The program is the first CCI has organized with partner cities in the London-based C40 Large Cities Climate Leadership Group, an association of major cities that have agreed to work together to reduce greenhouse gas emissions. The cities participating in the first round of retrofits are Bangkok, Berlin, Chicago, Houston, Johannesburg, Karachi, London, Melbourne, Mexico City, Mumbai, New York City, Rome, Sao Paulo, Seoul, Tokyo, and Toronto.
Urban areas are responsible for approximately 75 percent of all energy use and greenhouse gas emissions in the world. Buildings account for nearly 40 percent of global greenhouse gas emissions; in cities such as New York and London the figure is close to 70 percent.
Municipal leaders participating in the initiative have agreed to make government buildings more energy efficient and provide incentives for private owners to retrofit buildings with energy-saving technologies. Local banks and companies will be invited to contribute to the funding pool and suggest green products used for retrofits. CCI and its partners will assist participating cities by training local workers to install and maintain energy-saving and clean-energy products. ABN AMRO, Citi, Deutsche Bank, JPMorgan Chase, and UBS have each committed to arrange $1 billion to finance municipalities and private building owners to undertake retrofits at no net cost.

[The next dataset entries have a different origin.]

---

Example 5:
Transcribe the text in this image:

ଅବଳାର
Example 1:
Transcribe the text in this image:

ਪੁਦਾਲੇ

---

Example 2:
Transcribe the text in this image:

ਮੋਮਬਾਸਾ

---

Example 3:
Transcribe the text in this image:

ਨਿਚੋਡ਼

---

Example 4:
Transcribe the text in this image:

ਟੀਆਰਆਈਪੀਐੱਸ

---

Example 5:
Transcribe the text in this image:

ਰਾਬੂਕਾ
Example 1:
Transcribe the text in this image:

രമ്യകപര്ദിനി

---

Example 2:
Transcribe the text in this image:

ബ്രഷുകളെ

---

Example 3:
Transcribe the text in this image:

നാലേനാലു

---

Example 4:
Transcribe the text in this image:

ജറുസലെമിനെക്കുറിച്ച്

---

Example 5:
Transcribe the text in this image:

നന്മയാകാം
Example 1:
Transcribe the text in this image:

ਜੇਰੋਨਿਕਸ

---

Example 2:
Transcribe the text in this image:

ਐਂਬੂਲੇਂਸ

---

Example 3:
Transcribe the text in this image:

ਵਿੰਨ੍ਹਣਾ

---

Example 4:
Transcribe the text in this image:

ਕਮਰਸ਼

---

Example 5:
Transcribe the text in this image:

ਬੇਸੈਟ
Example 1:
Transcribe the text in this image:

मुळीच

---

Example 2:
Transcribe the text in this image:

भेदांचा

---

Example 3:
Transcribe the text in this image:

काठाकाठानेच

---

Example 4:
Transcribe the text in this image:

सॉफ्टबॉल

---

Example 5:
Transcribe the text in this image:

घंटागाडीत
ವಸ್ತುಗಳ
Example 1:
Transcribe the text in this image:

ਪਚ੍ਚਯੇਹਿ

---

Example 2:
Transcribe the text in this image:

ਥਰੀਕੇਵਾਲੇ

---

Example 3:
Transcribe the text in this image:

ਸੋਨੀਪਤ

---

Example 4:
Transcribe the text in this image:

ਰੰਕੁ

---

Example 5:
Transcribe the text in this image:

"Climate change is a global problem that requires local action," said Clinton. "The businesses, banks, and cities partnering with my foundation are addressing the issue of global warming because it's the right thing to do, but also because it's good for their bottom line. They're going to save money, make money, create jobs, and have a tremendous collective impact on climate change all at once. I'm proud of them for showing leadership on the critical issue of climate change, and I thank them for their commitment to this new initiative."